Objective: This review was conducted to systematically identify evidence characterizing patients with migraine who are unsuitable for triptans.

Background: Triptans are not suitable as first-line treatment for all patients with migraine due to contraindications, lack of efficacy, and/or poor tolerability. However, there is debate about the frequency and characteristics of these patients and the burden they experience.

Methods: MEDLINE, Embase, and conference abstracts (2011-2022) were reviewed for evidence on patients with migraine unsuitable for triptans for any reason. Data from publications describing the frequency and characteristics of this group, as well as the clinical, humanistic, or economic burden of disease in this population, were extracted.

Results: Of 1460 records screened, 29 publications met inclusion criteria. Persistence with triptans was low; 51%-66% of patients starting a new triptan did not refill it, and 43%-100% discontinued their initial triptan over 2 years. In one study, 14% of patients with migraine reported prior discontinuation/failure of ≥ 2 triptans due to inadequate efficacy or poor tolerability. Up to 15% of patients with migraine had triptan contraindications, and ≥ 20% of patients receiving triptans had contraindications. In four studies, 10%-44% of patients who tried triptans had insufficient response, although definitions varied. Patients who achieved a sufficient response typically did so with their first triptan; few became responders with additional triptans. Of patients who did not respond to one to two triptans and received another, 45% were dissatisfied with the final triptan. Approximately half of patients who tried two to three triptans had an insufficient response. Greater disability, impact of disease, and depression were reported in triptan discontinuers compared to those with sustained use. Worse quality of life scores and utility values were reported in triptan insufficient versus sufficient responders, as were greater migraine-related costs, work impairment, and health-care resource utilization.

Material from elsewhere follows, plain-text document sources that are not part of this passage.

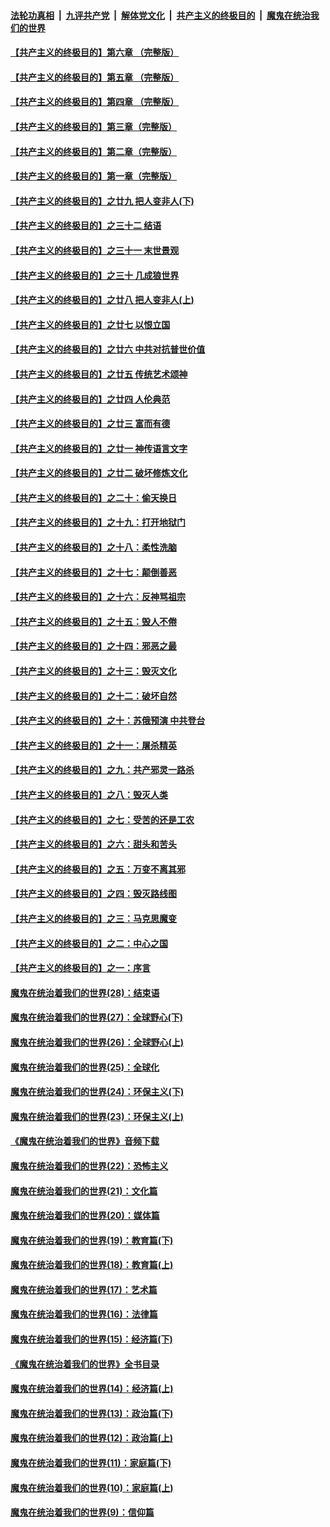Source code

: ####  [法轮功真相](../../../../basic/blob/master/README.md?t=01071052) &nbsp;|&nbsp; [九评共产党](../../../../9ping.md/blob/master/README.md?t=01071052) &nbsp;|&nbsp; [解体党文化](../../../../jtdwh.md/blob/master/README.md?t=01071052)  &nbsp;|&nbsp; [共产主义的终极目的](../../../../gczydzjmd.md/blob/master/README.md?t=01071052) &nbsp;|&nbsp; [魔鬼在统治我们的世界](../../../../mgztzwmdsj.md/blob/master/README.md?t=01071052) 

#### [【共产主义的终极目的】第六章 （完整版）](../pages/nsc422/n11428913.md?t=01071052) 

#### [【共产主义的终极目的】第五章 （完整版）](../pages/nsc422/n11428912.md?t=01071052) 

#### [【共产主义的终极目的】第四章 （完整版）](../pages/nsc422/n11428907.md?t=01071052) 

#### [【共产主义的终极目的】第三章（完整版）](../pages/nsc422/n11428848.md?t=01071052) 

#### [【共产主义的终极目的】第二章（完整版）](../pages/nsc422/n11428831.md?t=01071052) 

#### [【共产主义的终极目的】第一章（完整版）](../pages/nsc422/n11417651.md?t=01071052) 

#### [【共产主义的终极目的】之廿九 把人变非人(下)](../pages/nsc422/n11344140.md?t=01071052) 

#### [【共产主义的终极目的】之三十二 结语](../pages/nsc422/n11360535.md?t=01071052) 

#### [【共产主义的终极目的】之三十一 末世景观](../pages/nsc422/n11351129.md?t=01071052) 

#### [【共产主义的终极目的】之三十 几成狼世界](../pages/nsc422/n11348280.md?t=01071052) 

#### [【共产主义的终极目的】之廿八 把人变非人(上)](../pages/nsc422/n11340492.md?t=01071052) 

#### [【共产主义的终极目的】之廿七 以恨立国](../pages/nsc422/n11336944.md?t=01071052) 

#### [【共产主义的终极目的】之廿六 中共对抗普世价值](../pages/nsc422/n11324785.md?t=01071052) 

#### [【共产主义的终极目的】之廿五 传统艺术颂神](../pages/nsc422/n11296396.md?t=01071052) 

#### [【共产主义的终极目的】之廿四 人伦典范](../pages/nsc422/n11296397.md?t=01071052) 

#### [【共产主义的终极目的】之廿三 富而有德](../pages/nsc422/n11283598.md?t=01071052) 

#### [【共产主义的终极目的】之廿一 神传语言文字](../pages/nsc422/n11263265.md?t=01071052) 

#### [【共产主义的终极目的】之廿二 破坏修炼文化](../pages/nsc422/n11245728.md?t=01071052) 

#### [【共产主义的终极目的】之二十：偷天换日](../pages/nsc422/n11238846.md?t=01071052) 

#### [【共产主义的终极目的】之十九：打开地狱门](../pages/nsc422/n11206376.md?t=01071052) 

#### [【共产主义的终极目的】之十八：柔性洗脑](../pages/nsc422/n11199994.md?t=01071052) 

#### [【共产主义的终极目的】之十七：颠倒善恶](../pages/nsc422/n11179782.md?t=01071052) 

#### [【共产主义的终极目的】之十六：反神骂祖宗](../pages/nsc422/n11166798.md?t=01071052) 

#### [【共产主义的终极目的】之十五：毁人不倦](../pages/nsc422/n11166792.md?t=01071052) 

#### [【共产主义的终极目的】之十四：邪恶之最](../pages/nsc422/n11150249.md?t=01071052) 

#### [【共产主义的终极目的】之十三：毁灭文化](../pages/nsc422/n11135227.md?t=01071052) 

#### [【共产主义的终极目的】之十二：破坏自然](../pages/nsc422/n11135214.md?t=01071052) 

#### [【共产主义的终极目的】之十：苏俄预演 中共登台](../pages/nsc422/n11118424.md?t=01071052) 

#### [【共产主义的终极目的】之十一：屠杀精英](../pages/nsc422/n11118442.md?t=01071052) 

#### [【共产主义的终极目的】之九：共产邪灵一路杀](../pages/nsc422/n11114139.md?t=01071052) 

#### [【共产主义的终极目的】之八：毁灭人类](../pages/nsc422/n11108503.md?t=01071052) 

#### [【共产主义的终极目的】之七：受苦的还是工农](../pages/nsc422/n11101809.md?t=01071052) 

#### [【共产主义的终极目的】之六：甜头和苦头](../pages/nsc422/n11096971.md?t=01071052) 

#### [【共产主义的终极目的】之五：万变不离其邪](../pages/nsc422/n11091285.md?t=01071052) 

#### [【共产主义的终极目的】之四：毁灭路线图](../pages/nsc422/n11086284.md?t=01071052) 

#### [【共产主义的终极目的】之三：马克思魔变](../pages/nsc422/n11061941.md?t=01071052) 

#### [【共产主义的终极目的】之二：中心之国](../pages/nsc422/n11047728.md?t=01071052) 

#### [【共产主义的终极目的】之一：序言](../pages/nsc422/n11086077.md?t=01071052) 

#### [魔鬼在统治着我们的世界(28)：结束语](../pages/nsc422/n10936246.md?t=01071052) 

#### [魔鬼在统治着我们的世界(27)：全球野心(下)](../pages/nsc422/n10928319.md?t=01071052) 

#### [魔鬼在统治着我们的世界(26)：全球野心(上)](../pages/nsc422/n10900318.md?t=01071052) 

#### [魔鬼在统治着我们的世界(25)：全球化](../pages/nsc422/n10788205.md?t=01071052) 

#### [魔鬼在统治着我们的世界(24)：环保主义(下)](../pages/nsc422/n10695307.md?t=01071052) 

#### [魔鬼在统治着我们的世界(23)：环保主义(上)](../pages/nsc422/n10688613.md?t=01071052) 

#### [《魔鬼在统治着我们的世界》音频下载](../pages/nsc422/n10635553.md?t=01071052) 

#### [魔鬼在统治着我们的世界(22)：恐怖主义](../pages/nsc422/n10614727.md?t=01071052) 

#### [魔鬼在统治着我们的世界(21)：文化篇](../pages/nsc422/n10597706.md?t=01071052) 

#### [魔鬼在统治着我们的世界(20)：媒体篇](../pages/nsc422/n10586579.md?t=01071052) 

#### [魔鬼在统治着我们的世界(19)：教育篇(下)](../pages/nsc422/n10564808.md?t=01071052) 

#### [魔鬼在统治着我们的世界(18)：教育篇(上)](../pages/nsc422/n10526970.md?t=01071052) 

#### [魔鬼在统治着我们的世界(17)：艺术篇](../pages/nsc422/n10499093.md?t=01071052) 

#### [魔鬼在统治着我们的世界(16)：法律篇](../pages/nsc422/n10485969.md?t=01071052) 

#### [魔鬼在统治着我们的世界(15)：经济篇(下)](../pages/nsc422/n10469975.md?t=01071052) 

#### [《魔鬼在统治着我们的世界》全书目录](../pages/nsc422/n10464261.md?t=01071052) 

#### [魔鬼在统治着我们的世界(14)：经济篇(上)](../pages/nsc422/n10457370.md?t=01071052) 

#### [魔鬼在统治着我们的世界(13)：政治篇(下)](../pages/nsc422/n10448270.md?t=01071052) 

#### [魔鬼在统治着我们的世界(12)：政治篇(上)](../pages/nsc422/n10444576.md?t=01071052) 

#### [魔鬼在统治着我们的世界(11)：家庭篇(下)](../pages/nsc422/n10440961.md?t=01071052) 

#### [魔鬼在统治着我们的世界(10)：家庭篇(上)](../pages/nsc422/n10435448.md?t=01071052) 

#### [魔鬼在统治着我们的世界(9)：信仰篇](../pages/nsc422/n10432159.md?t=01071052) 

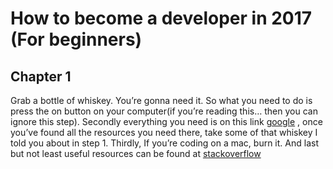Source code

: <h1>How to become a developer in 2017 (For beginners)</h1>

<h2>Chapter 1</h2>

Grab a bottle of whiskey. You’re gonna need it.
So what you need to do is press the on button on your computer(if you’re reading this… then you can ignore this step). Secondly everything you need is on this link [google](www.google.com) , once you’ve found all the resources you need there, take some of that whiskey I told you about in step 1. Thirdly, If you’re coding on a mac, burn it. And last but not least useful resources can be found at [stackoverflow](https://stackoverflow.com) 
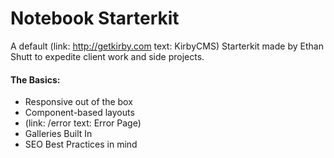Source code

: # Notebook Starterkit

A default (link: http://getkirby.com text: KirbyCMS) Starterkit made by Ethan Shutt to expedite client work and side projects.

#### The Basics:
- Responsive out of the box
- Component-based layouts
- (link: /error text: Error Page)
- Galleries Built In
- SEO Best Practices in mind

Conclusion: The total population of patients unsuitable for triptans is uncertain, but the literature highlights a large group who cannot or do not persist with triptans, and current evidence suggests a high burden in this population and an unmet need for new therapeutic options. Further research is needed to determine the frequency of unsuitability for triptans more precisely and to assess the associated burden.

Keywords: insufficent response; migraine; treatment; triptan.